Put a breakpoint on the last system text block. If there are tools, they render before system — the marker on the last system block caches tools + system together.

"system": [
  {"type": "text", "text": "<large shared prompt>", "cache_control": {"type": "ephemeral"}}
]

Multi-turn conversations

Put a breakpoint on the last content block of the most-recently-appended turn. Each subsequent request reuses the entire prior conversation prefix. Earlier breakpoints remain valid read points, so hits accrue incrementally as the conversation grows.
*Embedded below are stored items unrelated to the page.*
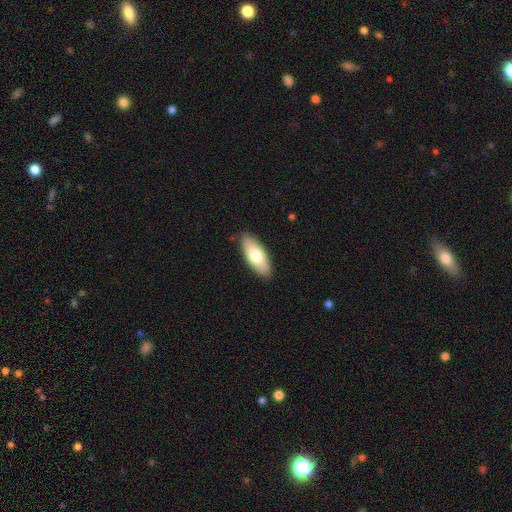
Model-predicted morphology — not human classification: Smooth or featured: smooth — 75% (featured or disk — 20%)
How rounded: in between — 81% (cigar-shaped — 17%)
Merging: none — 87% (minor disturbance — 10%)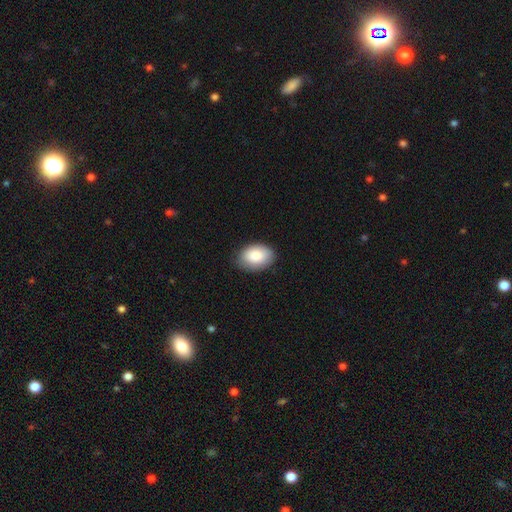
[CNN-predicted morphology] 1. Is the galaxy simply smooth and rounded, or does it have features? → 87% smooth, 7% featured or disk, 6% star or artifact.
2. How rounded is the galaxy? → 88% in between, 11% round, 1% cigar-shaped.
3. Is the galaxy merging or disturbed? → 81% none, 15% minor disturbance, 3% major disturbance, 1% merger.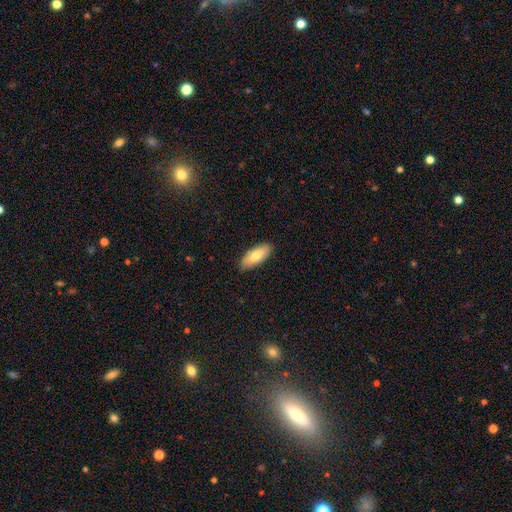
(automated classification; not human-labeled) Overall: smooth (76%). How rounded: in between (81%). Merging: none (88%).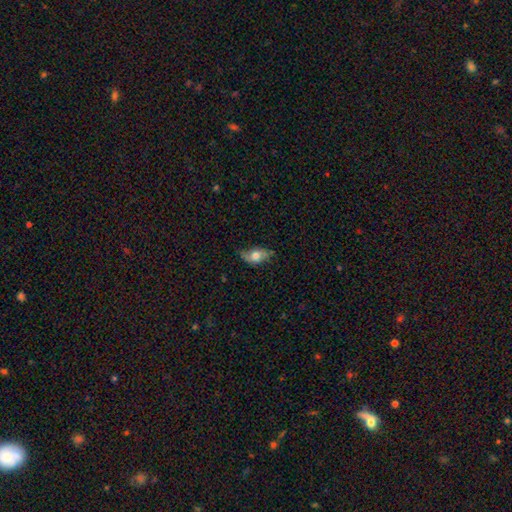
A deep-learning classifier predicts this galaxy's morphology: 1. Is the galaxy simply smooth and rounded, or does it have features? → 59% smooth, 33% featured or disk, 8% star or artifact.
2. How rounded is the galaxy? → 87% in between, 9% round, 4% cigar-shaped.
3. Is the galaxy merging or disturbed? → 62% none, 29% minor disturbance, 7% major disturbance, 2% merger.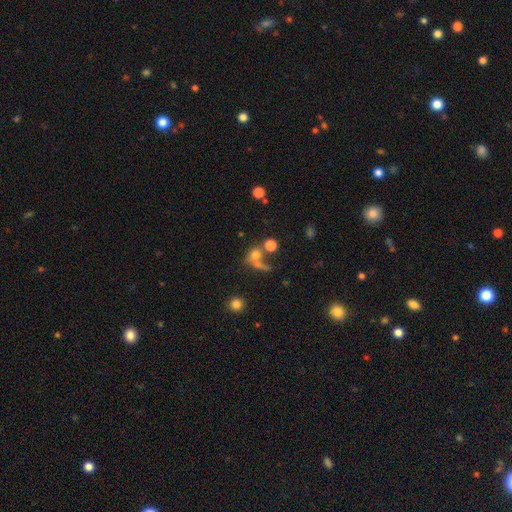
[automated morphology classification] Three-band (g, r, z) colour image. It shows a smooth galaxy with no disk features (67%) that is round (75%). Merging: merger (40%).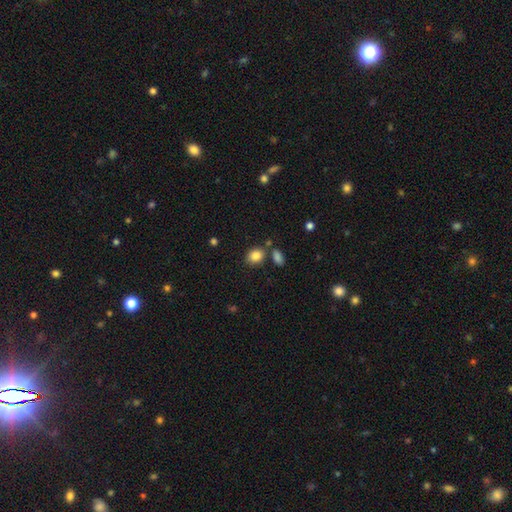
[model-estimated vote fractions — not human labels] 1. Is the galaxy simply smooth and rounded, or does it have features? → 85% smooth, 9% star or artifact, 6% featured or disk.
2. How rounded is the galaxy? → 59% in between, 40% round, 1% cigar-shaped.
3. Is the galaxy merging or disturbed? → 72% none, 12% minor disturbance, 12% merger, 3% major disturbance.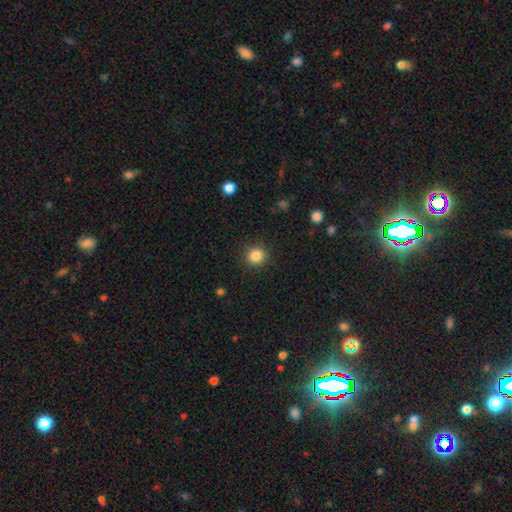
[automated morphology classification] type=smooth (85%); roundness=round (91%); merging=none (90%).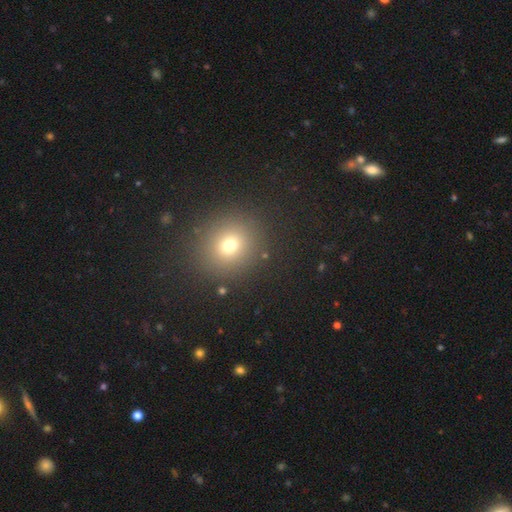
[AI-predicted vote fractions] smooth 65%, star or artifact 28%, featured or disk 7%. Down the decision tree: how rounded — round (84%); merging — none (91%).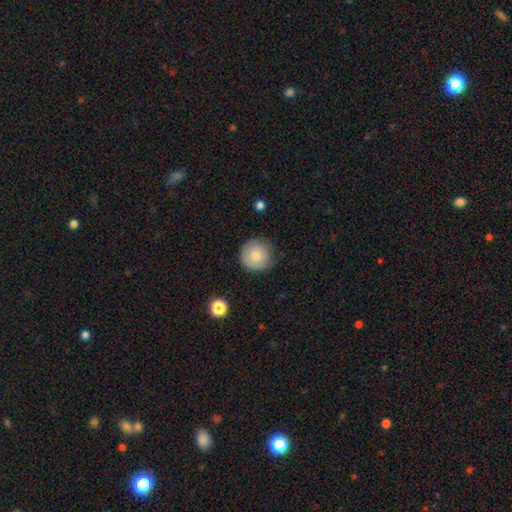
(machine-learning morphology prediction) Smooth or featured?
  - smooth: 83% *
  - featured or disk: 9%
  - star or artifact: 8%
How rounded?
  - round: 95% *
  - in between: 4%
  - cigar-shaped: 1%
Merging?
  - none: 82% *
  - minor disturbance: 13%
  - major disturbance: 3%
  - merger: 1%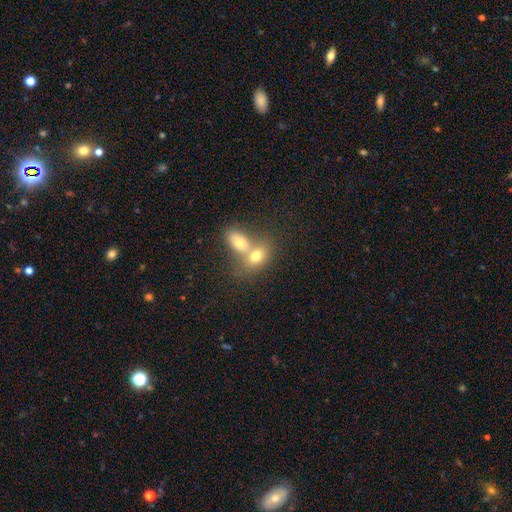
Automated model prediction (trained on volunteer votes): This appears to be a smooth galaxy with no disk features (59%) that is round (52%). Merging: merger (65%).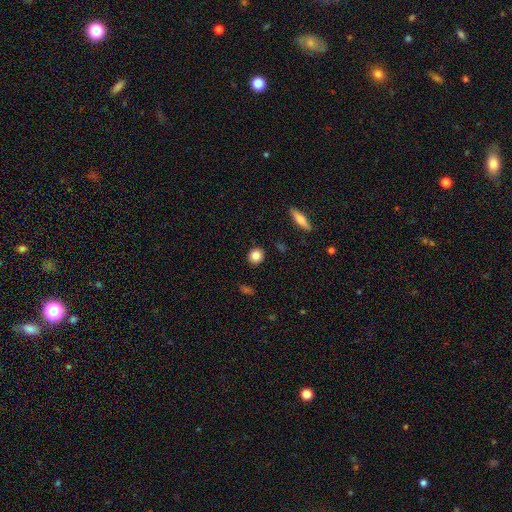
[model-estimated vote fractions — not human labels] Smooth or featured: smooth — 84% (star or artifact — 9%)
How rounded: round — 82% (in between — 17%)
Merging: none — 90% (minor disturbance — 6%)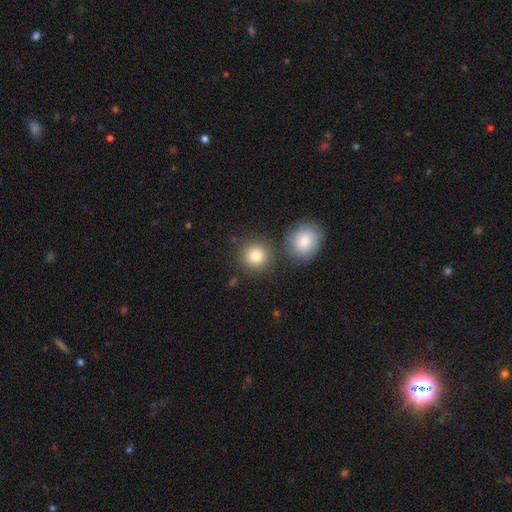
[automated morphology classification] smooth-or-featured: smooth: 84% | star or artifact: 9% | featured or disk: 7%
  how-rounded: round: 91% | in between: 8% | cigar-shaped: 1%
  merging: none: 76% | merger: 13% | minor disturbance: 8% | major disturbance: 3%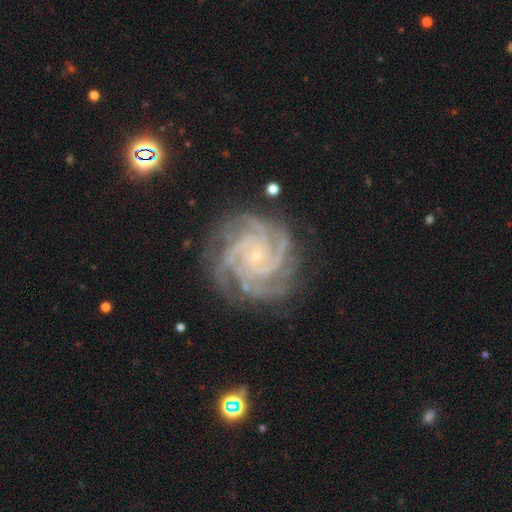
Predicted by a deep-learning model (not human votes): smooth_or_featured: featured or disk (p=0.92) [alt: star or artifact p=0.05]
disk_edge_on: no (p=0.98) [alt: yes p=0.02]
bar: no (p=0.76) [alt: weak p=0.17]
has_spiral_arms: yes (p=0.99) [alt: no p=0.01]
spiral_winding: tight (p=0.73) [alt: medium p=0.24]
spiral_arm_count: 4 (p=0.42) [alt: 3 p=0.17]
bulge_size: small (p=0.89) [alt: moderate p=0.07]
merging: none (p=0.80) [alt: minor disturbance p=0.14]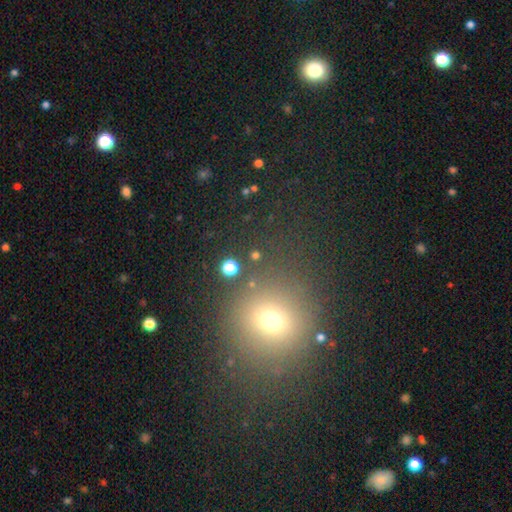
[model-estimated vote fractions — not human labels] This is likely a smooth galaxy (64%). How rounded: clearly round (85%). Merging: clearly none (84%).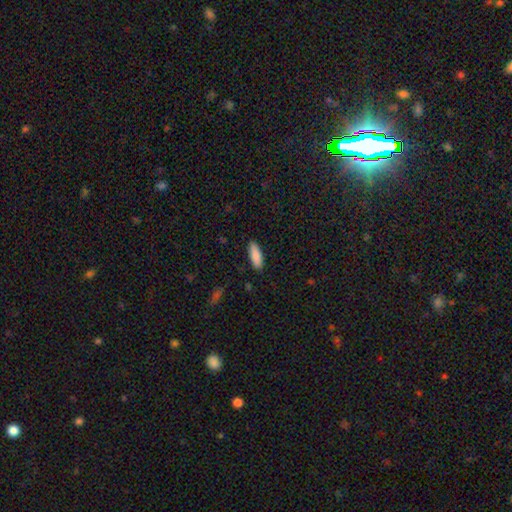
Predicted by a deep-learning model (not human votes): Overall: smooth (88%). How rounded: in between (62%; cigar-shaped 37%). Merging: none (88%).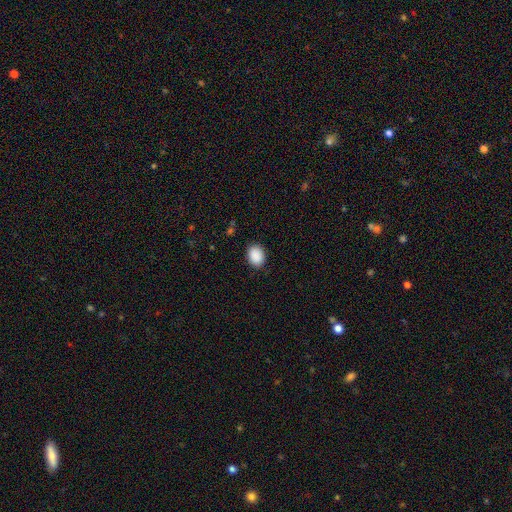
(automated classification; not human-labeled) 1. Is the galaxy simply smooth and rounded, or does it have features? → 90% smooth, 7% star or artifact, 3% featured or disk.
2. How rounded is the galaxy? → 63% in between, 36% round, 1% cigar-shaped.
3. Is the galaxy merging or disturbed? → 88% none, 9% minor disturbance, 2% major disturbance, 1% merger.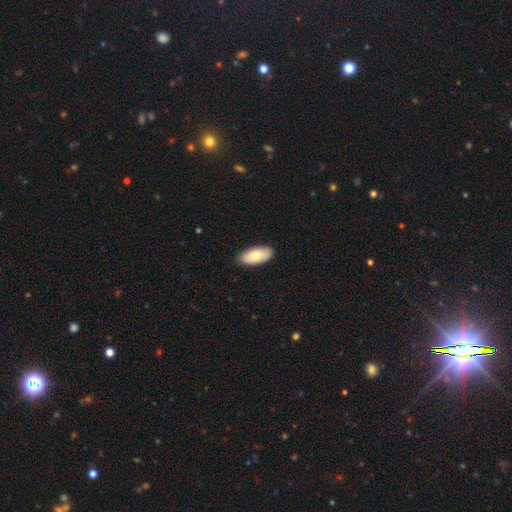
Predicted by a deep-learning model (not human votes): This appears to be a smooth galaxy with no disk features (76%) that is in between round and cigar-shaped (93%). Merging: none (88%).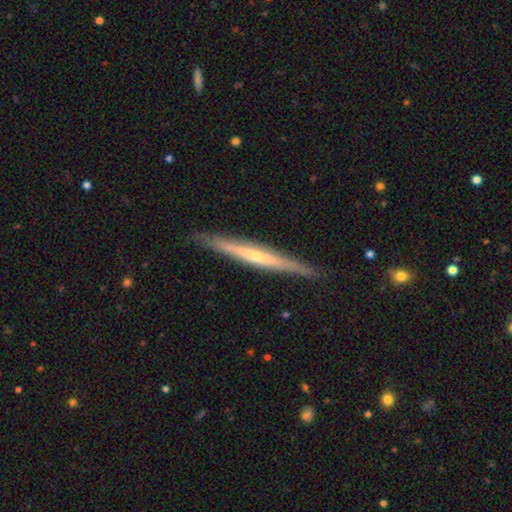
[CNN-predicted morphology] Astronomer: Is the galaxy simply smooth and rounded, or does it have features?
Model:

// Last content block of the last user turn
messages[-1].content[-1].cache_control = {"type": "ephemeral"}

Shared prefix, varying suffix

Many requests share a large fixed preamble (few-shot examples, retrieved docs, instructions) but differ in the final question. Put the breakpoint at the end of the shared portion, not at the end of the whole prompt — otherwise every request writes a distinct cache entry and nothing is ever read.

"messages": [{"role": "user", "content": [
  {"type": "text", "text": "<shared context>", "cache_control": {"type": "ephemeral"}},
  {"type": "text", "text": "<varying question>"}  // no marker — differs every time
]}]

Prompts that change from the beginning every time

Don't cache. If the first 1K tokens differ per request, there is no reusable prefix. Adding cache_control only pays the cache-write premium with zero reads. Leave it off.

Architectural guidance

These are the decisions that matter more than marker placement. Fix these first.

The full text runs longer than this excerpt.